2)Puhan MA, et al. Pulmonary rehabilitation following exacerbations of chronic obstructive pulmonary disease. Cochrane Database Syst Rev. 2011 Oct 5;(10):CD005305.
3) Greening NJ, et al. An early rehabilitation intervention to enhance recovery during hospital admission for an exacerbation of chronic respiratory disease: randomised controlled trial. BMJ. 2014 Jul 8;349:g4315.
4)Report of the Medical Research Council Working Party. Long term domiciliary oxygen therapy in chronic hypoxic cor pulmonale complicating chronic bronchitis and emphysema. Lancet. 1981 Mar 28;1(8222):681-6.
5)Nocturnal Oxygen Therapy Trial Group.Continuous or nocturnal oxygen therapy in hypoxemic chronic obstructive lung disease: a clinical trial. Ann Intern Med. 1980 Sep;93(3):391-8.
6) Górecka D, et al. Effect of long-term oxygen therapy on survival in patients with chronic obstructive pulmonary disease with moderate hypoxaemia. Thorax. 1997 Aug;52(8):674-9.
7) Moore RP, et al. A randomised trial of domiciliary, ambulatory oxygen in patients with COPD and dyspnoea but without resting hypoxaemia. Thorax. 2011 Jan;66(1):32-7.
8) Fishman A, et al. A randomized trial comparing lung-volume-reduction surgery with medical therapy for severe emphysema. N Engl J Med. 2003 May 22;348(21):2059-73.
9) Sciurba FC, et al. A randomized study of endobronchial valves for advanced emphysema. N Engl J Med. 2010 Sep 23;363(13):1233-44.

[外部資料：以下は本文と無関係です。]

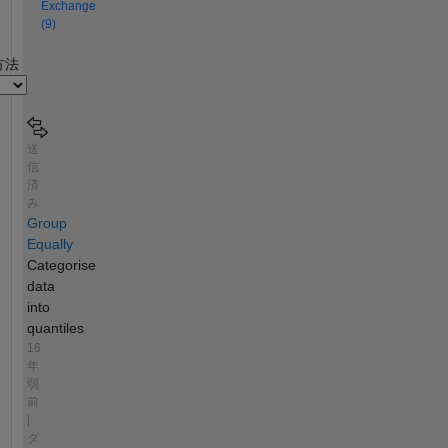
Exchange
(9)
2
方法
送
信
済
み
Group
Equally
Categorise
data
into
quantiles
16
年
弱
前
|
ダ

10) Thabut G, et al. Determinants of the survival benefit of lung transplantation in patients with chronic obstructive pulmonary disease. Am J Respir Crit Care Med. 2008 May 15;177(10):1156-63.
11) Lahzami S, et al. Survival impact of lung transplantation for COPD. Eur Respir J. 2010 Jul;36(1):74-80.
12) Eskander A, et al. BODE index and quality of life in advanced chronic obstructive pulmonary disease before and after lung transplantation. J Heart Lung Transplant. 2011 Dec;30(12):1334-41.